# Source data
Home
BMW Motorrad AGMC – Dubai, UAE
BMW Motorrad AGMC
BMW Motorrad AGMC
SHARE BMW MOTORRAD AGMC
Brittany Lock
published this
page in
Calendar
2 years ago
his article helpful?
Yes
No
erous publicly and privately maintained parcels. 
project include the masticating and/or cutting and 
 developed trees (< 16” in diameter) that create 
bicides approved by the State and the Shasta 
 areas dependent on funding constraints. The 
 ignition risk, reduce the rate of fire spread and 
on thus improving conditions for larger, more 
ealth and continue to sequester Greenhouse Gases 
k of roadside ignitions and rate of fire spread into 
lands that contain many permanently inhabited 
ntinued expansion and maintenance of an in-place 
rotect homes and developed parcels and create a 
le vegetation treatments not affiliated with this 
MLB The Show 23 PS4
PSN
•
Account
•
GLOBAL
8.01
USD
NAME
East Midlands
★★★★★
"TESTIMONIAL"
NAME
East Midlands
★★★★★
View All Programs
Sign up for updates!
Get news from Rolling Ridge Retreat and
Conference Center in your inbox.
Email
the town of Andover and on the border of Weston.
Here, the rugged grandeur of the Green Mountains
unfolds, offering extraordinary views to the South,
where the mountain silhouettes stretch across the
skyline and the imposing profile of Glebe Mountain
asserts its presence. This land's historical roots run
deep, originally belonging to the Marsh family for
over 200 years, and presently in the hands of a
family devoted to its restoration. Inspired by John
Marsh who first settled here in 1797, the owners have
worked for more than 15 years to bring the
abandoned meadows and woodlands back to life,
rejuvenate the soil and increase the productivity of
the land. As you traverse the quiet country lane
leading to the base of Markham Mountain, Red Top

# Instruction
Please return every line of text from the records above, in the same order and with no changes.

# Response
Home
BMW Motorrad AGMC – Dubai, UAE
BMW Motorrad AGMC
BMW Motorrad AGMC
SHARE BMW MOTORRAD AGMC
Brittany Lock
published this
page in
Calendar
2 years ago
his article helpful?
Yes
No
erous publicly and privately maintained parcels. 
project include the masticating and/or cutting and 
 developed trees (< 16” in diameter) that create 
bicides approved by the State and the Shasta 
 areas dependent on funding constraints. The 
 ignition risk, reduce the rate of fire spread and 
on thus improving conditions for larger, more 
ealth and continue to sequester Greenhouse Gases 
k of roadside ignitions and rate of fire spread into 
lands that contain many permanently inhabited 
ntinued expansion and maintenance of an in-place 
rotect homes and developed parcels and create a 
le vegetation treatments not affiliated with this 
MLB The Show 23 PS4
PSN
•
Account
•
GLOBAL
8.01
USD
NAME
East Midlands
★★★★★
"TESTIMONIAL"
NAME
East Midlands
★★★★★
View All Programs
Sign up for updates!
Get news from Rolling Ridge Retreat and
Conference Center in your inbox.
Email
the town of Andover and on the border of Weston.
Here, the rugged grandeur of the Green Mountains
unfolds, offering extraordinary views to the South,
where the mountain silhouettes stretch across the
skyline and the imposing profile of Glebe Mountain
asserts its presence. This land's historical roots run
deep, originally belonging to the Marsh family for
over 200 years, and presently in the hands of a
family devoted to its restoration. Inspired by John
Marsh who first settled here in 1797, the owners have
worked for more than 15 years to bring the
abandoned meadows and woodlands back to life,
rejuvenate the soil and increase the productivity of
the land. As you traverse the quiet country lane
leading to the base of Markham Mountain, Red Top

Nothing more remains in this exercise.